WORK TO BE COMPLETED: Your answer must be the lines from the one holding "board game: present" through the final line of the entries below, copied exactly, with no pictures.

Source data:

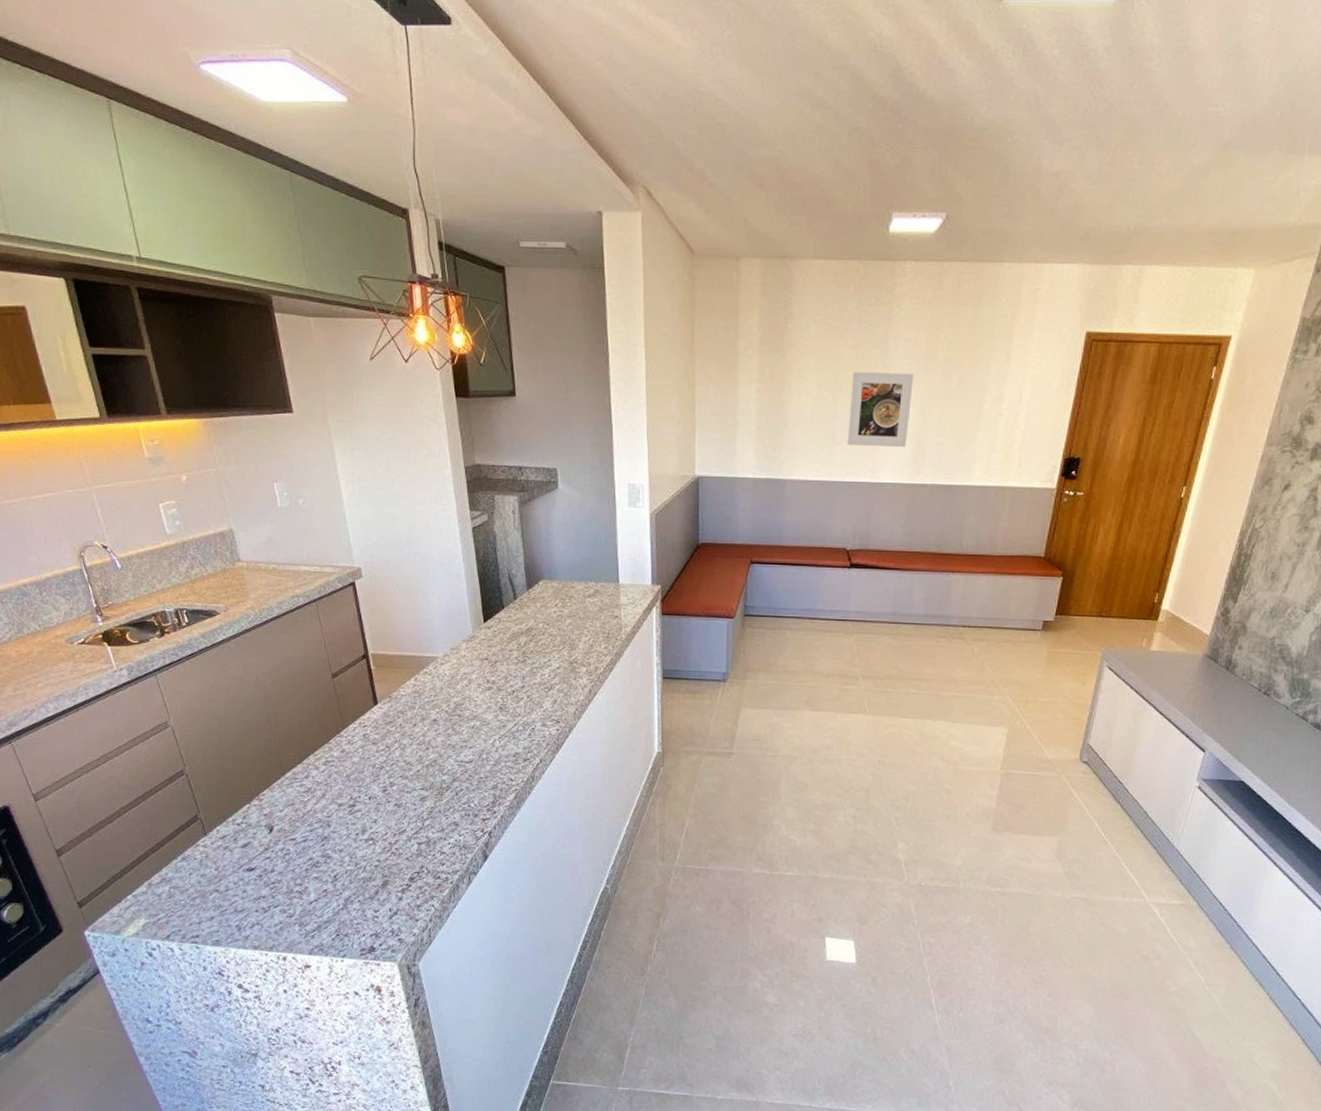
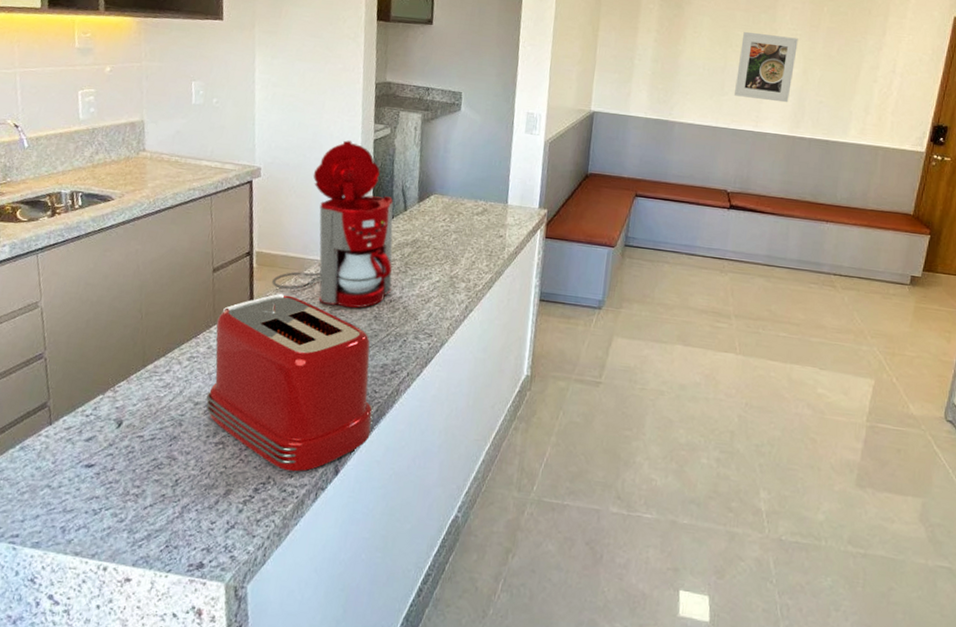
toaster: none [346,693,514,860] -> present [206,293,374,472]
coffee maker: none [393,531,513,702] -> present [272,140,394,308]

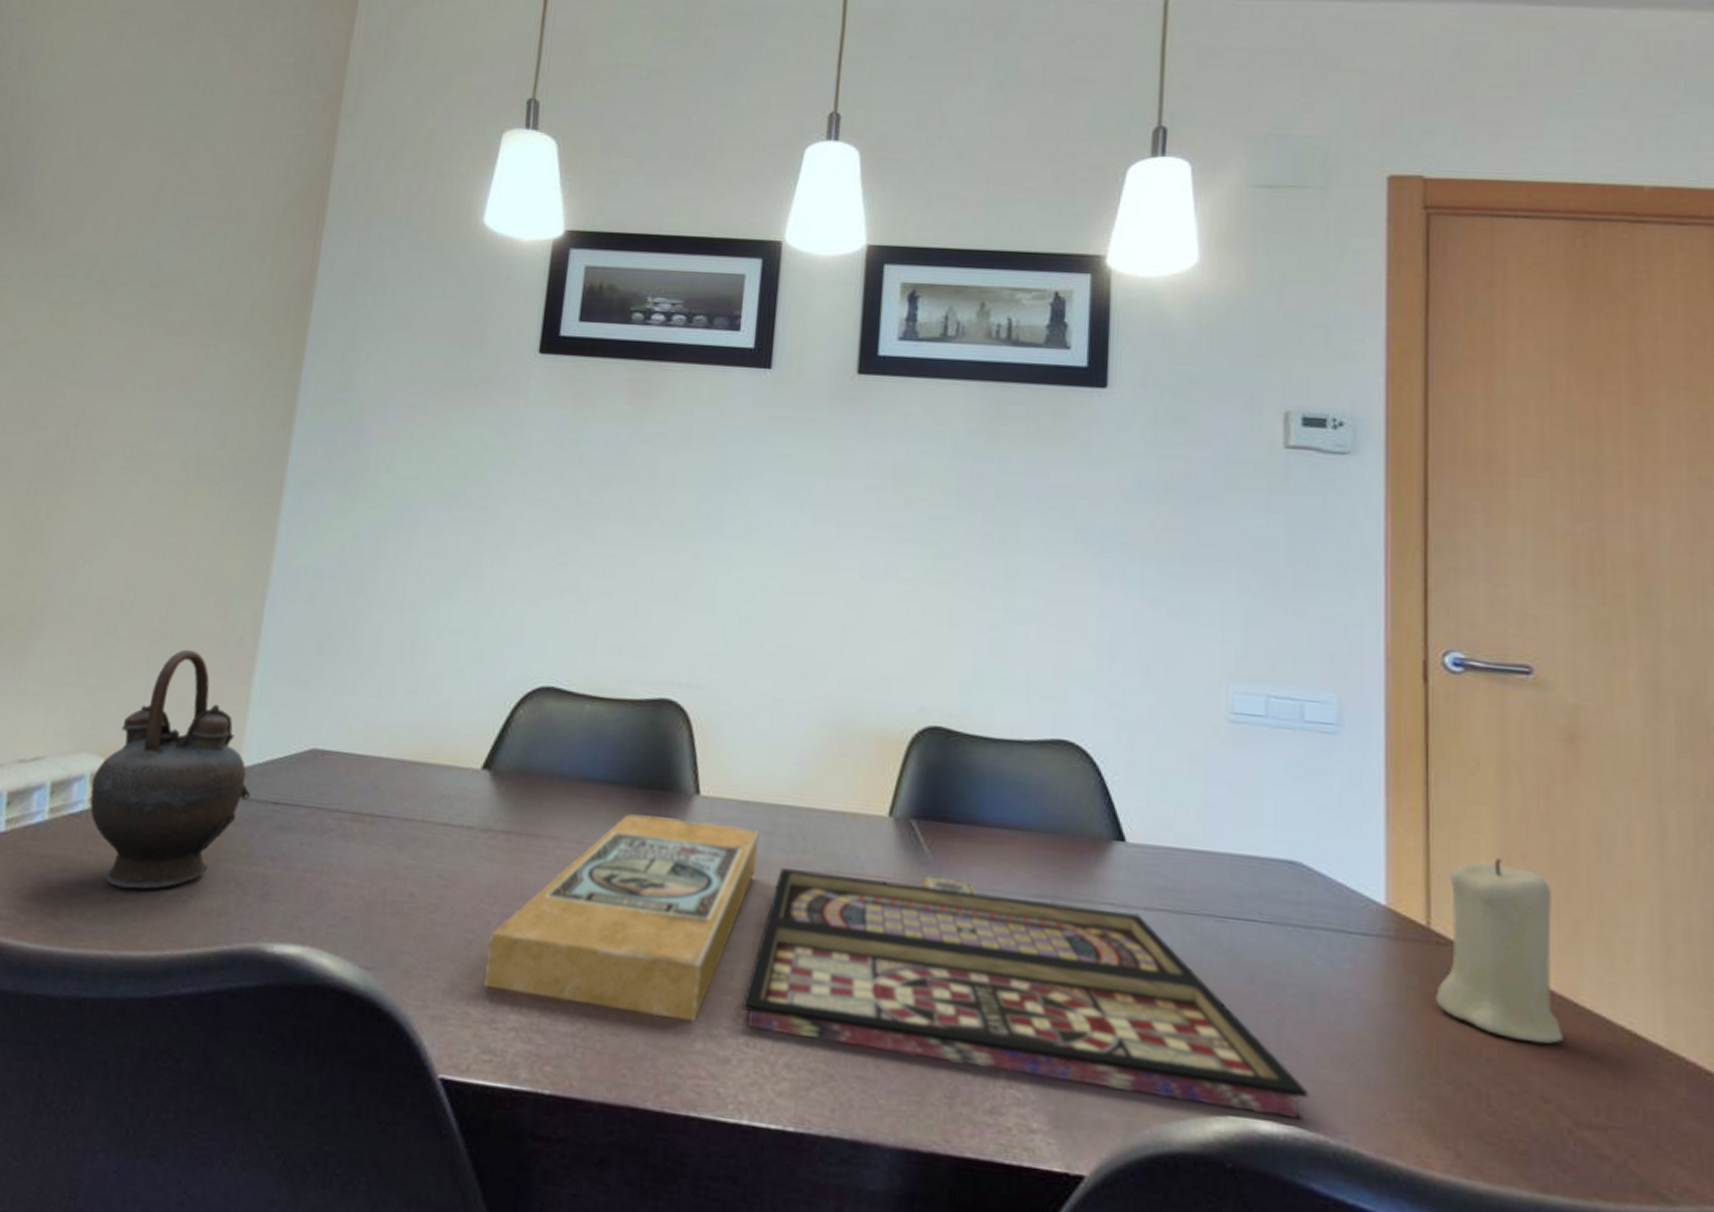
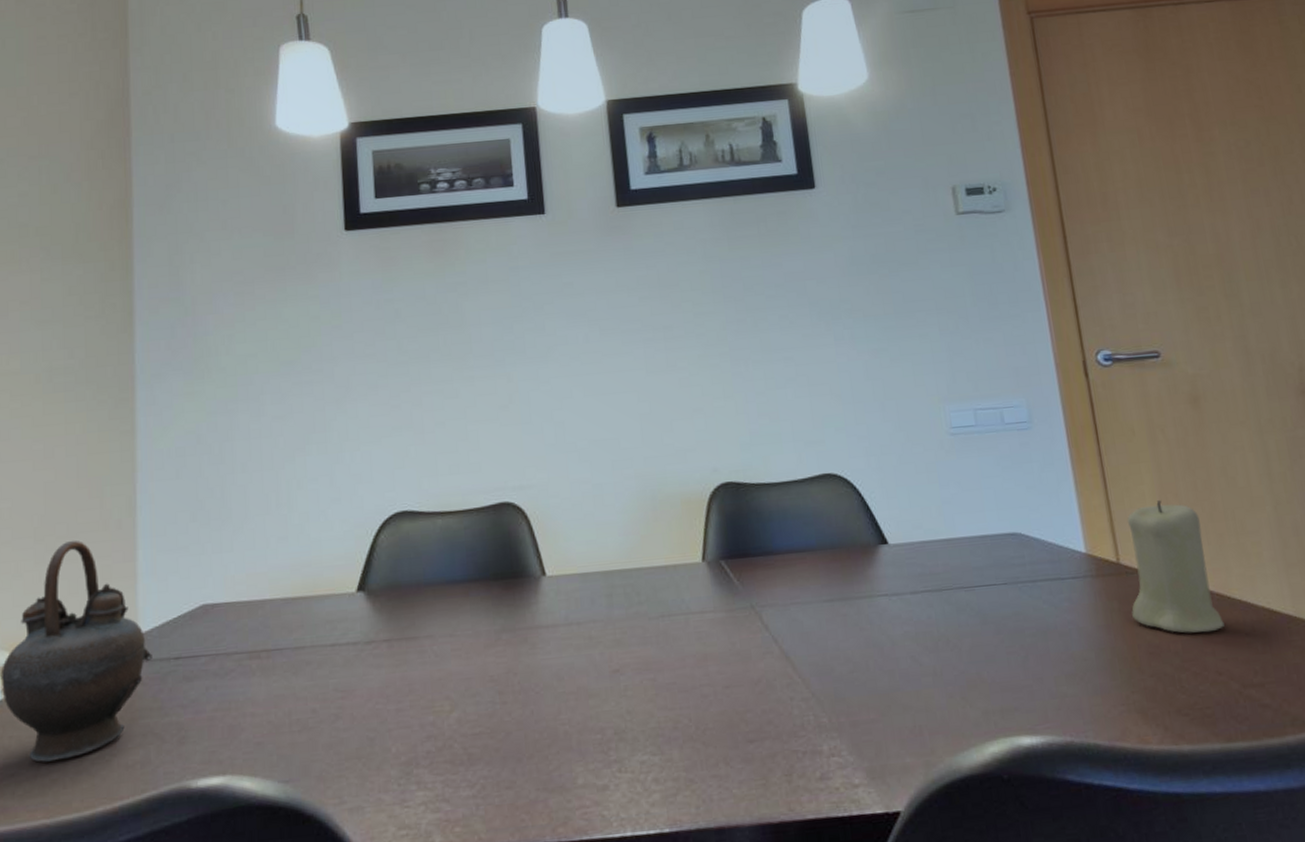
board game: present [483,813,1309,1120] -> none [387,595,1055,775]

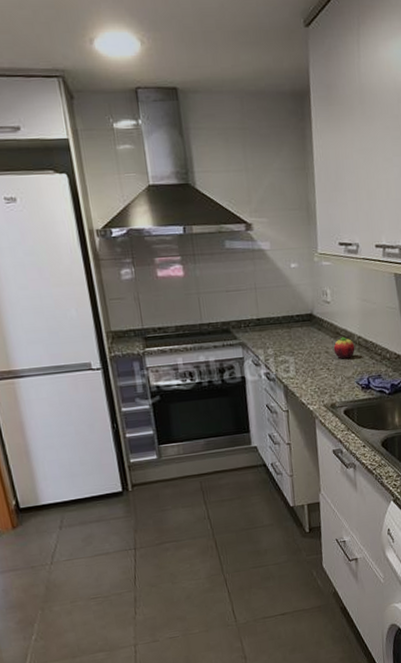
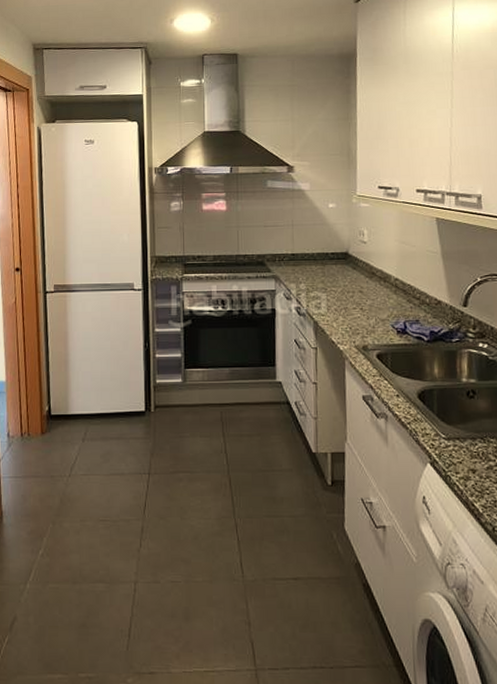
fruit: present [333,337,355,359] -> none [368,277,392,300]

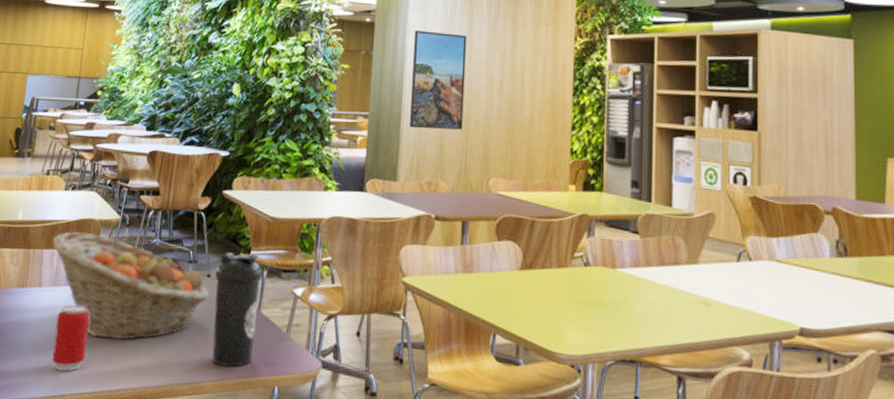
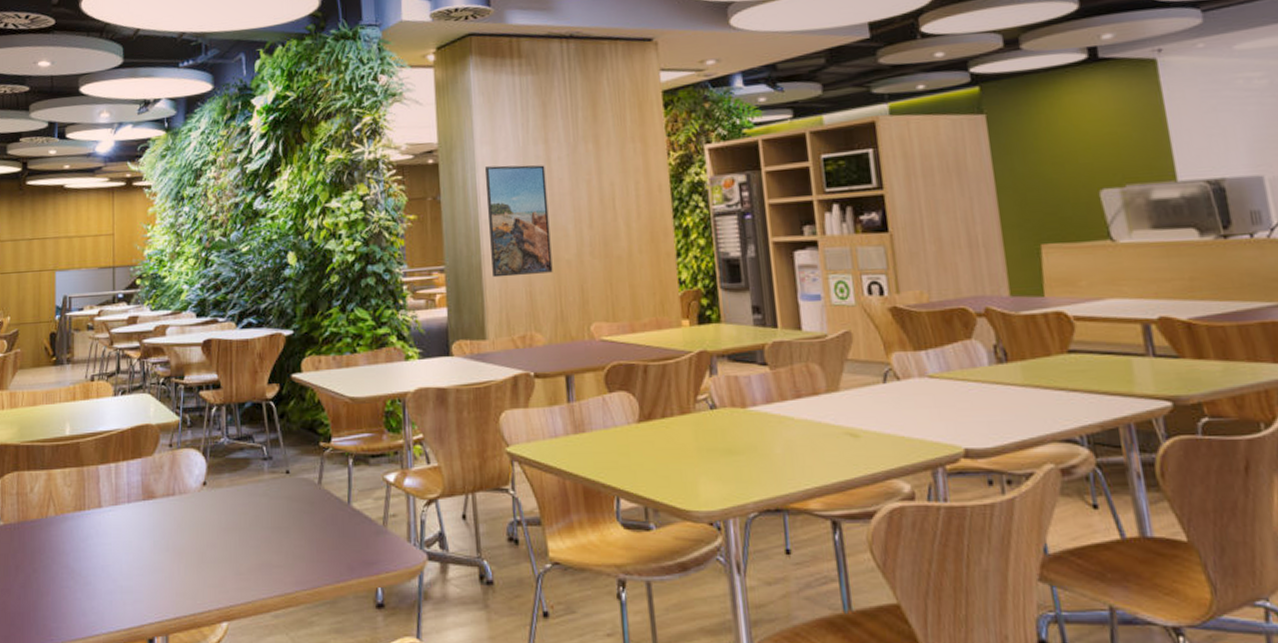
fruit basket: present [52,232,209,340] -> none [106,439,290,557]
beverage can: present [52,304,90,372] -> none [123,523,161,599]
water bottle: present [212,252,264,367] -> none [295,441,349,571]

FINISHED EXERCISE:
board game: present [483,813,1309,1120] -> none [387,595,1055,775]

fruit: present [333,337,355,359] -> none [368,277,392,300]

fruit basket: present [52,232,209,340] -> none [106,439,290,557]
beverage can: present [52,304,90,372] -> none [123,523,161,599]
water bottle: present [212,252,264,367] -> none [295,441,349,571]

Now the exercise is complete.